Oberlandesgericht Nürnberg Beschluss, 12. März 2018 - 2 W 216/18

bei uns veröffentlicht am12.03.2018

Gericht

Oberlandesgericht Nürnberg

Tenor

I. Der Beschluss des Landgerichts Weiden i. d. OPf. vom 27.12.2017, Az. 12 OH 107/17, wird in Ziff. 2, der Beschluss vom 16.01.2018 zum selben Az. wird insgesamt aufgehoben.

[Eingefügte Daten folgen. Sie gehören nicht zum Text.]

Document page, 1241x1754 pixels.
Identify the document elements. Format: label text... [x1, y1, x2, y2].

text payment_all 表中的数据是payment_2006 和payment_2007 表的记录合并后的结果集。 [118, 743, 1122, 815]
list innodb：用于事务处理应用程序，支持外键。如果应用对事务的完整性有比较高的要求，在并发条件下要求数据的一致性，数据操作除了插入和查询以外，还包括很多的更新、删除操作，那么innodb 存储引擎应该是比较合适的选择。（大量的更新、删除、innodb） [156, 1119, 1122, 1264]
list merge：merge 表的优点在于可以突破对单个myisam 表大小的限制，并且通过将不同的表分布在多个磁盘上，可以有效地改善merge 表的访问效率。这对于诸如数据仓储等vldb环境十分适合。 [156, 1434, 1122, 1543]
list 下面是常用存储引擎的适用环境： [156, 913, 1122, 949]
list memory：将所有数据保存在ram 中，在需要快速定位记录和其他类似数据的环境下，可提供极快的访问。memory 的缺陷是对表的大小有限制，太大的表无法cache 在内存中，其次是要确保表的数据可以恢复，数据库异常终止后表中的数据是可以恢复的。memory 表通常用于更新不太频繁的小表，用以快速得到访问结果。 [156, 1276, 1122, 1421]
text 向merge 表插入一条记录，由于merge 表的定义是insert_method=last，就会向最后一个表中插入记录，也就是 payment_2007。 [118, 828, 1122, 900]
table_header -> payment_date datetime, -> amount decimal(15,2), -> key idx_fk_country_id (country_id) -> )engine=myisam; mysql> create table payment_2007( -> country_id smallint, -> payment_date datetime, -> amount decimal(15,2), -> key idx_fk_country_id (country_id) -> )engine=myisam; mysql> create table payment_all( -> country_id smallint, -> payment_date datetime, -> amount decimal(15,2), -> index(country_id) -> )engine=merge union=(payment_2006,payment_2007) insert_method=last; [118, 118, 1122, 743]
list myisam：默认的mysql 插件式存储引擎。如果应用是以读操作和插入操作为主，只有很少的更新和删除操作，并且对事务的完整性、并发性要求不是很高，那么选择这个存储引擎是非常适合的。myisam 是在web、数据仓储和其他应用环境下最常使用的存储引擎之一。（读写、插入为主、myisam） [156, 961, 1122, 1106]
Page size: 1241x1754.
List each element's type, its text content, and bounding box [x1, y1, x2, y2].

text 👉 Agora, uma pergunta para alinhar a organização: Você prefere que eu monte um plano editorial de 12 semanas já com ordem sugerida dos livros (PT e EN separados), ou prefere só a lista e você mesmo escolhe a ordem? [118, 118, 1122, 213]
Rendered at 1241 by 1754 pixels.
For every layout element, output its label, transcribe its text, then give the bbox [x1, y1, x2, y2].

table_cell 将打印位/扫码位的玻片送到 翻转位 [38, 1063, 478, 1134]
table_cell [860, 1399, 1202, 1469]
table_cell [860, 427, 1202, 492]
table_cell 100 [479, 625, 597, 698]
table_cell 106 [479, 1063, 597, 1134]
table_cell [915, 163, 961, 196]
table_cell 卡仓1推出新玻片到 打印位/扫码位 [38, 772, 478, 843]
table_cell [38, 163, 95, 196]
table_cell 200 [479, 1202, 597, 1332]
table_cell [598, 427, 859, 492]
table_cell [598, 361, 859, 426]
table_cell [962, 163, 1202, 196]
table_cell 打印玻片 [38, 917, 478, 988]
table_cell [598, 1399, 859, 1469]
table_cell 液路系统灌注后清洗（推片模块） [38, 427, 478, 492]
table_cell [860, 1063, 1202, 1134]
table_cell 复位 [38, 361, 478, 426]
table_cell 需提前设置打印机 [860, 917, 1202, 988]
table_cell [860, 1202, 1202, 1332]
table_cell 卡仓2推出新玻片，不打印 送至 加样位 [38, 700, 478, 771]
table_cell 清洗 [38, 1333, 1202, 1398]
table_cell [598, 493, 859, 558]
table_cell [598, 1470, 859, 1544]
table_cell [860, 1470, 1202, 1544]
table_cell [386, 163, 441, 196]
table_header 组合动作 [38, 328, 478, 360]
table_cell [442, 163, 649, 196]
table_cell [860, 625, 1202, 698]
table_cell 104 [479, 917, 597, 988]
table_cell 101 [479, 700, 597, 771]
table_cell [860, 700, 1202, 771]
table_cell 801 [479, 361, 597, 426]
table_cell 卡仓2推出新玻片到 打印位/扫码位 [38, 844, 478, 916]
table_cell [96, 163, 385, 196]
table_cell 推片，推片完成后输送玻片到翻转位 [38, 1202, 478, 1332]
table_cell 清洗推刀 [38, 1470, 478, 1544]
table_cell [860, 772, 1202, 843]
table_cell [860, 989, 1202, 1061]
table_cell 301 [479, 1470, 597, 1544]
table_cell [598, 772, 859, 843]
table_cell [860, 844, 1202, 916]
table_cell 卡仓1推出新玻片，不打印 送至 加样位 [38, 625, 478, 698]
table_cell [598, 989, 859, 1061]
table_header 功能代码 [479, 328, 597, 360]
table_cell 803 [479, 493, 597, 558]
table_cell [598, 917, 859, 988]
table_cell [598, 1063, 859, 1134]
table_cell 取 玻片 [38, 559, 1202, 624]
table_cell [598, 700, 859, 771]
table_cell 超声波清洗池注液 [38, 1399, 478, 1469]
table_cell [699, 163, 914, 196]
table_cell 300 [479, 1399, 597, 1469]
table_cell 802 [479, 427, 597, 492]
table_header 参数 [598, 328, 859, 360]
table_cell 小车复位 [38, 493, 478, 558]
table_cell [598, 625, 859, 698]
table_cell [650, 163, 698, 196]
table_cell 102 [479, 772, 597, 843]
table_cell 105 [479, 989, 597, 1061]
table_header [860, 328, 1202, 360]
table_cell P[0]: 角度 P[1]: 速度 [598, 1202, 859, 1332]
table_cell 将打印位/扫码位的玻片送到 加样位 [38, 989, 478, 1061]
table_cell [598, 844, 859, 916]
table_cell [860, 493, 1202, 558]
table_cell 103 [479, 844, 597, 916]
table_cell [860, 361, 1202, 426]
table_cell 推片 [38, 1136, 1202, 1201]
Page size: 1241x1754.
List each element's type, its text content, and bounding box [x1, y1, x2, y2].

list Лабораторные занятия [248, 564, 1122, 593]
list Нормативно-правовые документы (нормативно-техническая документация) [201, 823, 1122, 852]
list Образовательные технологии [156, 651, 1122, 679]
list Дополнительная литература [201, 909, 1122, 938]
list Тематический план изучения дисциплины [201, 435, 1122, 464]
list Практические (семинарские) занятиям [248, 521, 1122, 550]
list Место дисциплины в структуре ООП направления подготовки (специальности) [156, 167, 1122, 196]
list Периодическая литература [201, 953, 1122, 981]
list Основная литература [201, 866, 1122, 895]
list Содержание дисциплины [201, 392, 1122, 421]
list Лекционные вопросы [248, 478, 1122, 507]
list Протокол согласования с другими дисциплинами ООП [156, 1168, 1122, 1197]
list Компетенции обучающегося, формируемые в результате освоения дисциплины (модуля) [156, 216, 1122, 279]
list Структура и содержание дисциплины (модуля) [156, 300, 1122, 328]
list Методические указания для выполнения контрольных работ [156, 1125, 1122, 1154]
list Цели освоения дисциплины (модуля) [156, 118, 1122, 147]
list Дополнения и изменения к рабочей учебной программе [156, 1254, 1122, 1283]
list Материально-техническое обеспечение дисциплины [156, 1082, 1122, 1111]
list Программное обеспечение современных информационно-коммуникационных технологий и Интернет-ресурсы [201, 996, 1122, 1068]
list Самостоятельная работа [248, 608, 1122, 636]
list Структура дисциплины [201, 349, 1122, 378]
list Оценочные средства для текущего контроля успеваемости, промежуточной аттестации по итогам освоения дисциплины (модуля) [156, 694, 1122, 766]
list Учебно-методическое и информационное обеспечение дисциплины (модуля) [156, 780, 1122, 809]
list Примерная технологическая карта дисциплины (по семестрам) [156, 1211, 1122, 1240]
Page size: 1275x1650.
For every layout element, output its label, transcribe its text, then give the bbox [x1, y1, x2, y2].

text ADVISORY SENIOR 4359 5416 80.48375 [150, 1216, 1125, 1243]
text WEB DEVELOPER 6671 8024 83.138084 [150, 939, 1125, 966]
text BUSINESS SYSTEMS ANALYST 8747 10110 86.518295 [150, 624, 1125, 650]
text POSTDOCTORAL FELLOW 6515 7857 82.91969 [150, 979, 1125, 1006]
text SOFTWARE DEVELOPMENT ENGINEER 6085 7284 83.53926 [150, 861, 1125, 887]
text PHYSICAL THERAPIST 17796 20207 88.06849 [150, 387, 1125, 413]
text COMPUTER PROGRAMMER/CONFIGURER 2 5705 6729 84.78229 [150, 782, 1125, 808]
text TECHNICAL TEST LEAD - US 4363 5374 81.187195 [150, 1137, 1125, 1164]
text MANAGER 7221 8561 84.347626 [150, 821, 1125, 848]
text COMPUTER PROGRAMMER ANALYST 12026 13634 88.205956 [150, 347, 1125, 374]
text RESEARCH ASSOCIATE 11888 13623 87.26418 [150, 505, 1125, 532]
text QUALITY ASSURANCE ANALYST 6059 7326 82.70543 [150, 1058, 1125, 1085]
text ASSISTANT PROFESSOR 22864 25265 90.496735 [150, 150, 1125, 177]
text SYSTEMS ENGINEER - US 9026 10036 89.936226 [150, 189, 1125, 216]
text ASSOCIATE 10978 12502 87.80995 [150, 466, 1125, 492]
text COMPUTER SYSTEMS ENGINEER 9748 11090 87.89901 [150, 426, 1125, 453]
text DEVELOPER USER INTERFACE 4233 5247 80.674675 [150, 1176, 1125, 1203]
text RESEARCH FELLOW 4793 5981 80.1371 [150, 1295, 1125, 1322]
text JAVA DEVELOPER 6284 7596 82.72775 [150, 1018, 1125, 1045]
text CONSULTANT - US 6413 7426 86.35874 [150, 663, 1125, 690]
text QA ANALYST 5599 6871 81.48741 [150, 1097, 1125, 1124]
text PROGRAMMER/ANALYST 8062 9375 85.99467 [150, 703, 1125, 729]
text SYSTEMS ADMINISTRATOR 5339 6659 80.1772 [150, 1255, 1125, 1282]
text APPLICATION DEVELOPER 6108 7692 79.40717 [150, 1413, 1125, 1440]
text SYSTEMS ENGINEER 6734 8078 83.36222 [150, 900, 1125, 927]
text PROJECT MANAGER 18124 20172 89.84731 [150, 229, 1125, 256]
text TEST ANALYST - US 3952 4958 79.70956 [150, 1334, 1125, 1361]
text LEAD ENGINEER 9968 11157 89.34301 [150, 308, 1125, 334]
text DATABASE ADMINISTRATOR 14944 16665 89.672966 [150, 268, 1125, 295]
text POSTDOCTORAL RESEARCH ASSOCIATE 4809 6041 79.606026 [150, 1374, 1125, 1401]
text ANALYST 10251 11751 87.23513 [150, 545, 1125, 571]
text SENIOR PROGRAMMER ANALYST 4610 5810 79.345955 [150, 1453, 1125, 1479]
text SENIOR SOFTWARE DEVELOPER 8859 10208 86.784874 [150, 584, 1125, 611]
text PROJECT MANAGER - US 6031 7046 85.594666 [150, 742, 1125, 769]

II. Die Ablehnung des Sachverständigen L wird für begründet erklärt.

Gründe

1. Die sofortigen Beschwerden gegen die im Tenor genannten Beschlüsse des Landgerichts sind zulässig, insbesondere form- und fristgerecht eingelegt.

2. Die Ablehnungsgesuche sind rechtzeitig gestellt; das erste innerhalb der zur Stellungnahme auf das Gutachten gesetzten Frist, das zweite innerhalb von zwei Wochen ab Kenntnis von den die Ablehnung begründenden Tatsachen. Dass im Ortstermin vom 08.11.2017 niemand für den Streithelfer erschienen war, konnte die Beklagte auf eine bewusste Entscheidung des Streithelfers zurückführen. Dass dieser überhaupt nicht geladen worden war, wurde erst aus dem Gutachten erkennbar.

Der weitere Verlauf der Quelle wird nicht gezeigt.